Felipe Cardeña alternates iconography and references from traditional classical art to Pop Art, from cartoons and popular culture, to Indian, Catholic and Buddhist spiritual imagery.
His most recent artwork is based on the idea of surprise and astonishment: large, sometimes monumental, colourful flower compositions, eccentric collages, unusual shapes, strongly exaggerated images, underlining the themes of religion and cultural diversity, a mixture of human and natural forms.
The use of different materials (from paper and canvas, to fabric and embroidery from different cultural traditions around the world), together with a frantic mix of genres, styles, references and iconography, is a perfect metaphor for the immense, aesthetic and conceptual confusion which governs contemporary society. A world, where high and low culture mix and intertwine with each other in a melting pot that is impossible to disentangle. Flowers, fruits, colours, fabrics, embroideries, pop icons, advertising images, cartoons, slogans, decorations; the hierarchies jump out of the works of this mysterious and eccentric artist, the boundary between truth and fiction is overcome, reality is always more fluid and elusive.

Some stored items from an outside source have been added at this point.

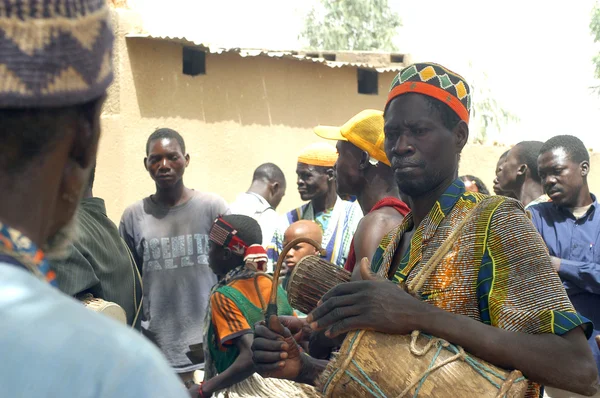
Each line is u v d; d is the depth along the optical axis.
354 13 22.77
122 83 7.88
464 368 1.94
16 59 0.81
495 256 2.07
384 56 10.16
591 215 5.01
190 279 5.64
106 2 0.92
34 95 0.82
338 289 2.09
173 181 5.66
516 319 1.99
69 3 0.84
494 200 2.15
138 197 7.98
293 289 2.72
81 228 2.92
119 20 7.89
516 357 1.94
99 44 0.89
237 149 8.98
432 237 2.20
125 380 0.77
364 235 2.98
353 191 3.62
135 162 7.97
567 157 4.98
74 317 0.81
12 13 0.81
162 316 5.60
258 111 9.17
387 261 2.41
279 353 2.45
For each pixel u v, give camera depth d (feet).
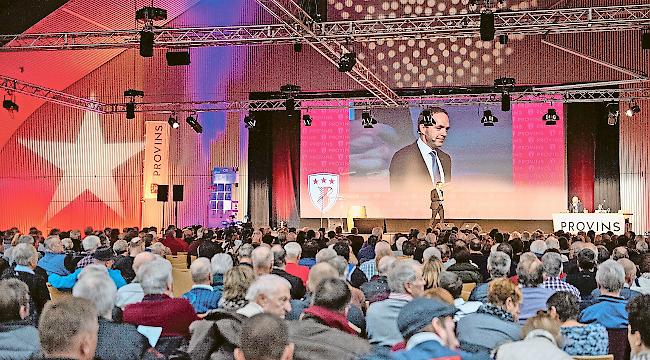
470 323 14.35
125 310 15.47
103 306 12.51
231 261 21.31
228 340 12.87
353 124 76.07
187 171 78.89
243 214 77.61
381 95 69.46
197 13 76.79
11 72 70.79
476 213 73.77
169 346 14.79
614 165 73.26
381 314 16.42
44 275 25.03
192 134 79.05
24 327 12.43
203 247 27.32
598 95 72.38
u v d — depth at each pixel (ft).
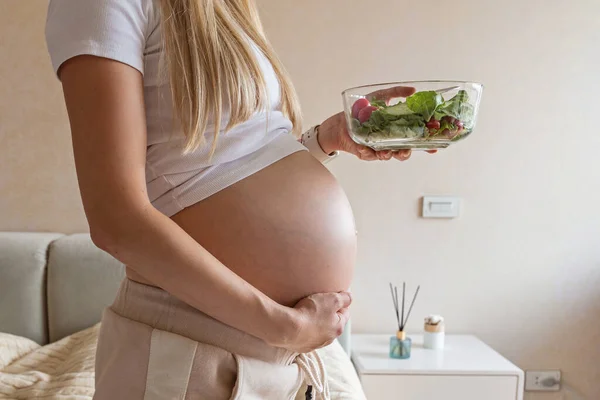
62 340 5.56
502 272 6.85
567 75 6.63
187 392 2.12
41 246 6.07
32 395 4.44
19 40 6.40
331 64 6.51
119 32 1.96
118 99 1.90
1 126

Felipe Cardeña is a very well-known artist that nobody has ever seen. The newspaper Corriere della Sera wrote: «The only thing we know is that he was born in Balaguer, Spain, in 1979. The rest of the information we have regarding Felipe Cardeña, like the mysterious artist Banksy, is fragmentary and contradictory”.
He has exhibited his paintings in galleries and museums in China, Europe, USA and South America. Among his major exhibitions have been the Venice Biennial in 2009, 2011 and 2013, Triennale of Milan in 2012, and the Biennial de Fin del Mundo a Valparaíso in Chile in 2015. In 2017 he participated at the Hubei International Contemporary Art Festival in Wuhan, China.